We also used the apartment stairs for Up Against, a ball game. One player would throw a pink rubber ball called a high bouncer at the stairs, with one, two or three fielders spread out from the sidewalk to the other side of the street. Everyone threw the ball very hard, aiming for the front edge of a step. If the throw was on target, the result was a lovely hollow thunk and a long line-drive hit. Most balls, however, were grounders, which might have developed a lot of good baseball infielders had those future Gold Glovers not ruined their arms throwing the light ball so hard against the stairs.

For a while in the late '40s we were also into roller skating—clamp-on skates, 30 years away from roller disco rinks. We'd leap off and onto the curb as we rolled, screaming down the hill to the yard of the Harriet A. Baldwin School. The yard had a smooth tar surface that rose and dipped in places, and gliding over it created a vibrating sensation that shot through the skates, into our feet and up our legs. This was more fun than hitting the edge of a step, but for us roller skating was just a passing fancy. Beanshooters came in for a season, and the shelves of local markets were emptied of beans, until the Baldwin School banned beanshooting. They, too, were soon forgotten, to be followed by yo-yos. The world yo-yo champion came to The Mountains to demonstrate his tricks and to hold contests at a store selling the wares of the company he represented. The winner of a contest would get a yo-yo with glass chips set in its side, a diamond yo-yo, and if one bought a yo-yo, diamonds or not, the world champion would carve a palm tree and one's name in its side. He returned many times that year and the next, but yoyos must have been popular on many worlds because the same world champion never came twice.

As we were growing weary of yo-yos, some fundamental changes were taking place in our lives. Our street and sidewalk games were ending, and even The Mountains seemed less wonderful. Our rock fights had long been forgotten, and the kid who owned the boxing gloves moved. We now were old enough to leave the neighborhood, and a few miles away was a playground with baseball diamonds and tennis courts that were flooded in the winter for ice skating. We went there after school to play hockey, but soon I was skating on a court that was closed to hockey. I was 12 that winter, and there were girls on that court.

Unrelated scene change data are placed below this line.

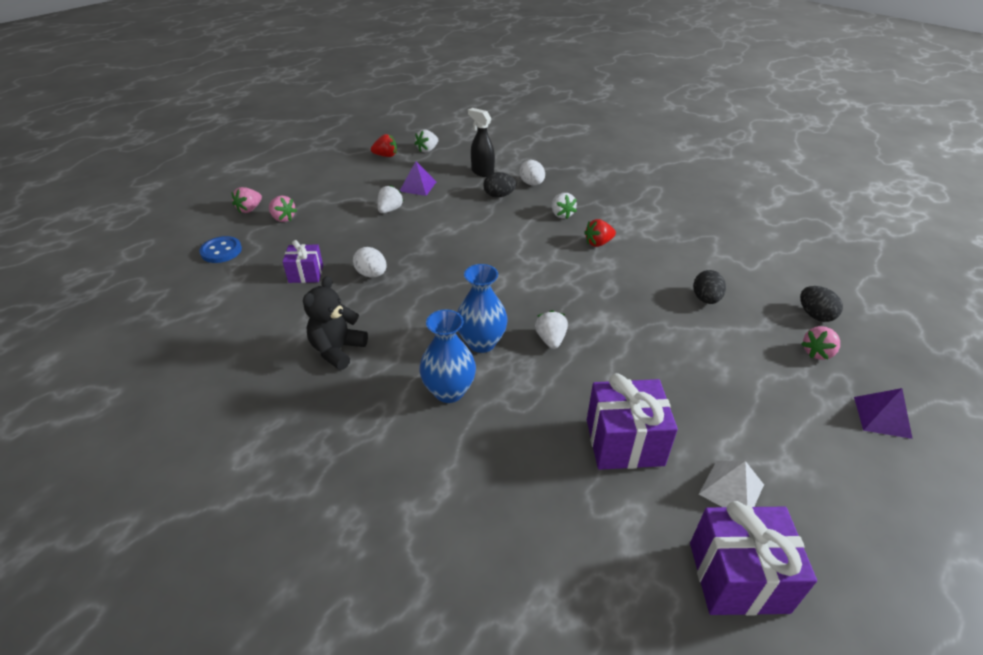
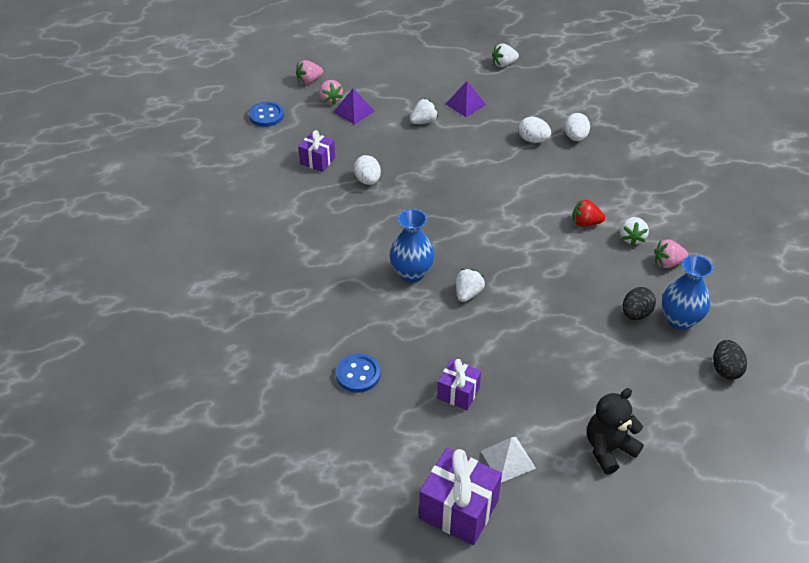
camera: 30 degrees right, 5 degrees up
black teddy bear [303,276,368,370] -> black teddy bear moved to [587,388,644,474]
red strawberry [371,134,397,157] -> none
blue vase [419,309,476,403] -> blue vase moved to [662,255,713,330]
black spray bottle [468,108,495,177] -> none
black egg [484,172,517,198] -> white egg [519,117,551,143]
white strawberry [552,193,577,219] -> white strawberry moved to [620,217,649,246]
purple gift [587,373,678,470] -> purple gift [437,359,481,410], size x0.60
pink strawberry [801,326,840,360] -> pink strawberry moved to [654,239,688,268]
purple pyramid [854,388,913,439] -> purple pyramid moved to [334,89,374,125]
none -> blue button [336,353,380,393]

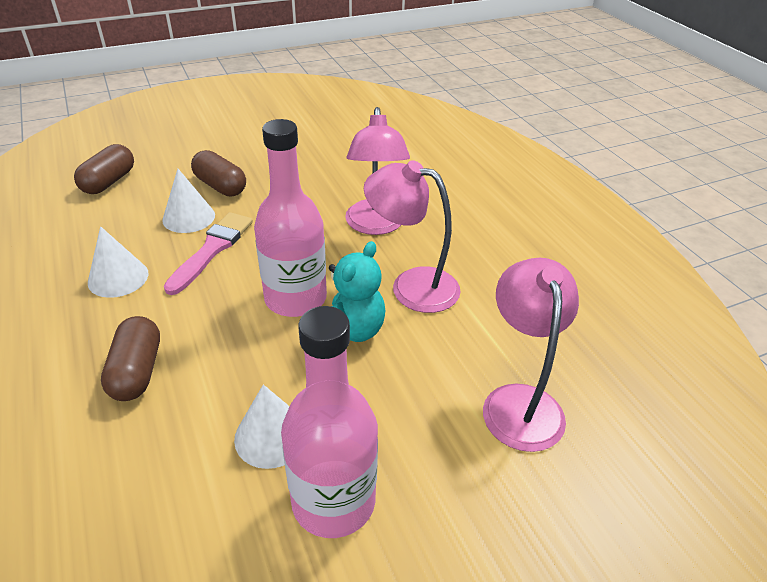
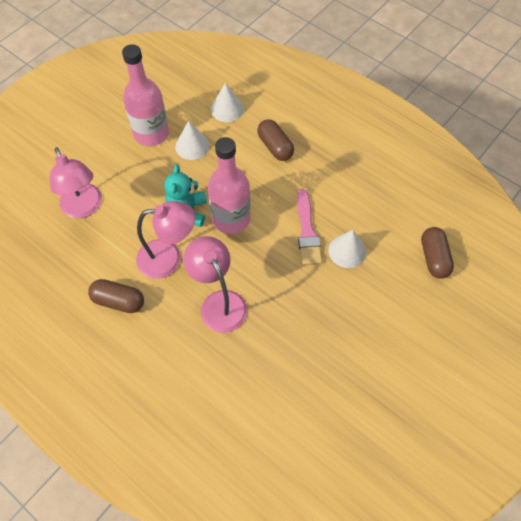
camera: 155 degrees right, 20 degrees up
white cone [88,226,148,298] -> white cone moved to [211,83,244,122]
brown capsule [191,150,246,196] -> brown capsule moved to [88,279,144,313]

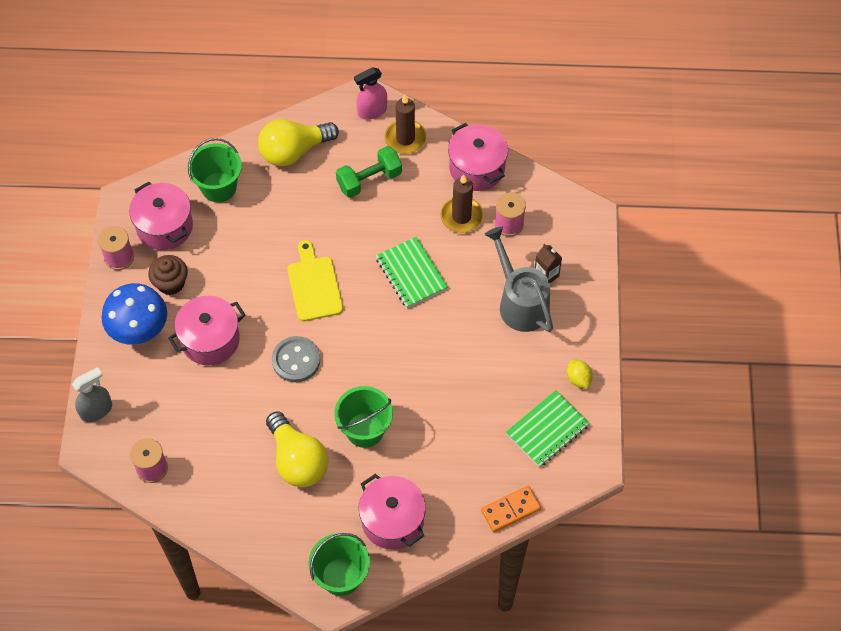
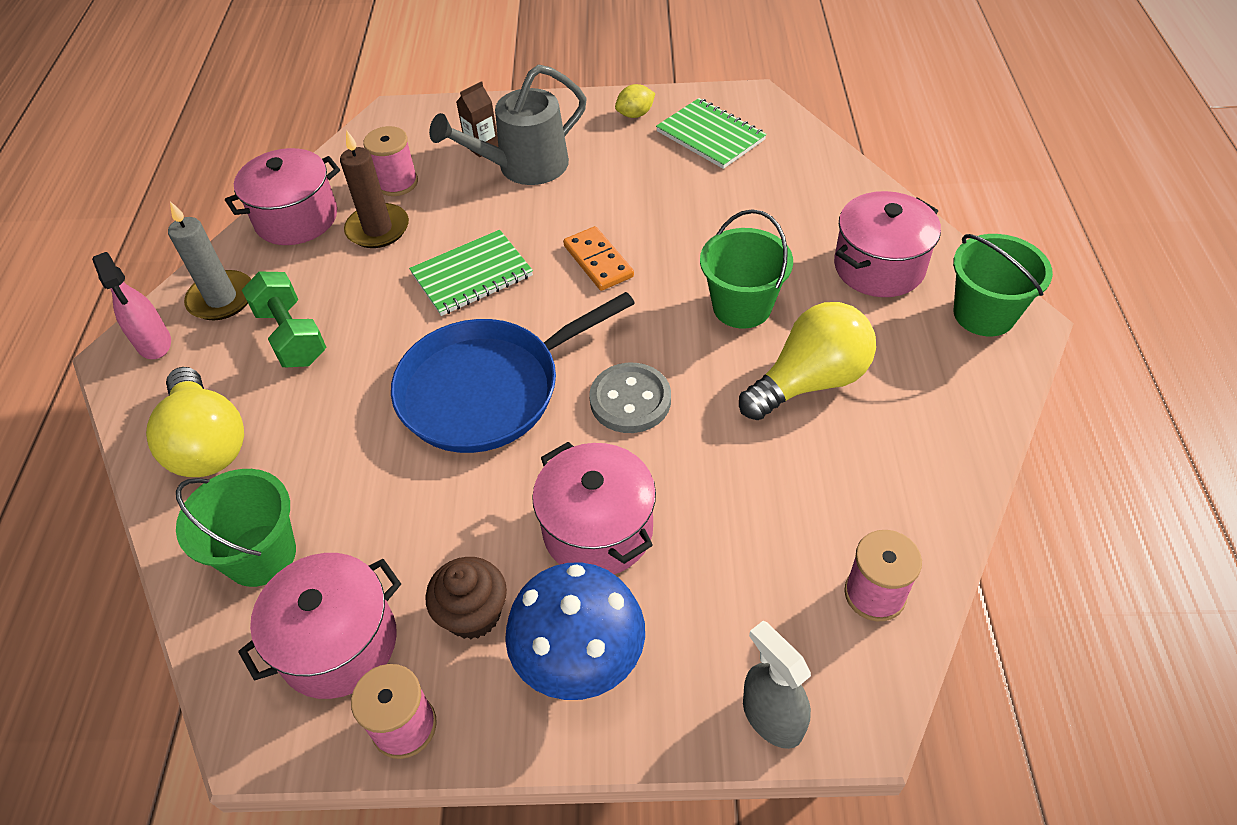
camera: 90 degrees left, 10 degrees down
yellow cutting board [287,240,343,321] -> blue pan [391,292,635,453]
brown candle [385,95,427,154] -> grey candle [168,201,251,320]
orange domino [481,486,541,532] -> orange domino moved to [563,226,634,291]

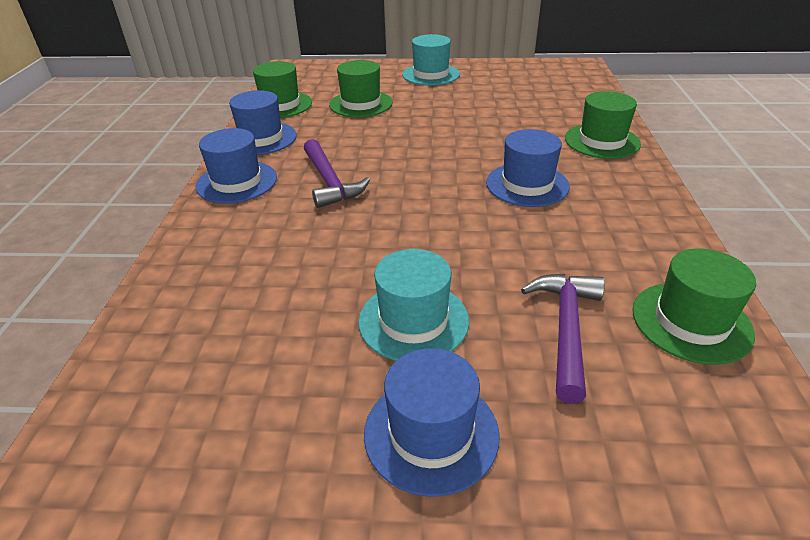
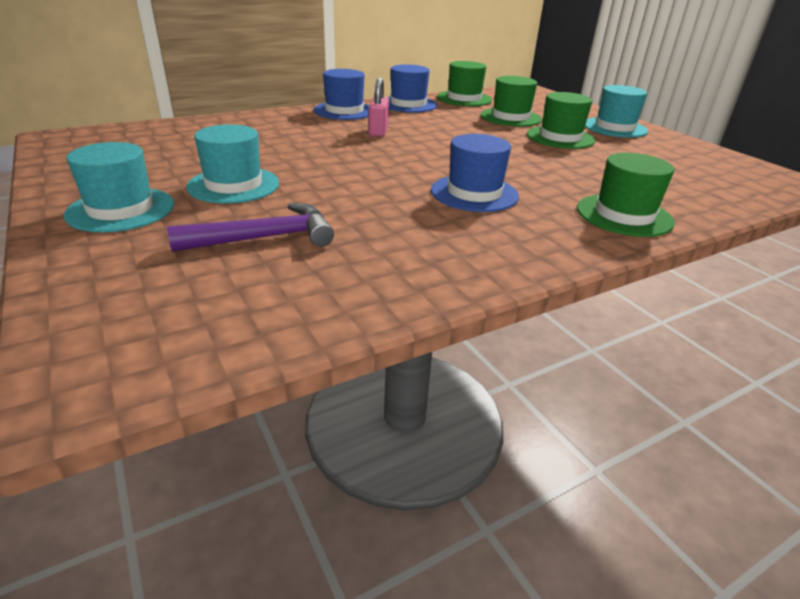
camera: 55 degrees right, 5 degrees down
purple hammer [304,139,370,208] -> pink padlock [369,77,389,137]
blue hat [364,348,500,497] -> turquoise hat [64,142,174,232]
green hat [632,248,756,365] -> green hat moved to [527,92,595,149]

Everything seemed to be changing at once for me. My parents had begun to look for a home in a town with a better school system than Boston's, but I didn't want to move. No 12-year-old ever does. We moved anyway, in early spring, four miles west to Newton Centre. That May I turned 13. One evening I was riding my bicycle through my new neighborhood and stopped on a street where a stickball game was under way. There seemed to be some good hitters playing. A young girl in white shorts was watching from the curb. She had large, dark eyes, and a voice that I later would liken to the tinkling of wind chimes. I watched her silently. In the days that followed I realized I would have to make some accommodation with what I was feeling. I would have to start doing things differently. So I began combing my hair very carefully. And I tightened up my batting stance.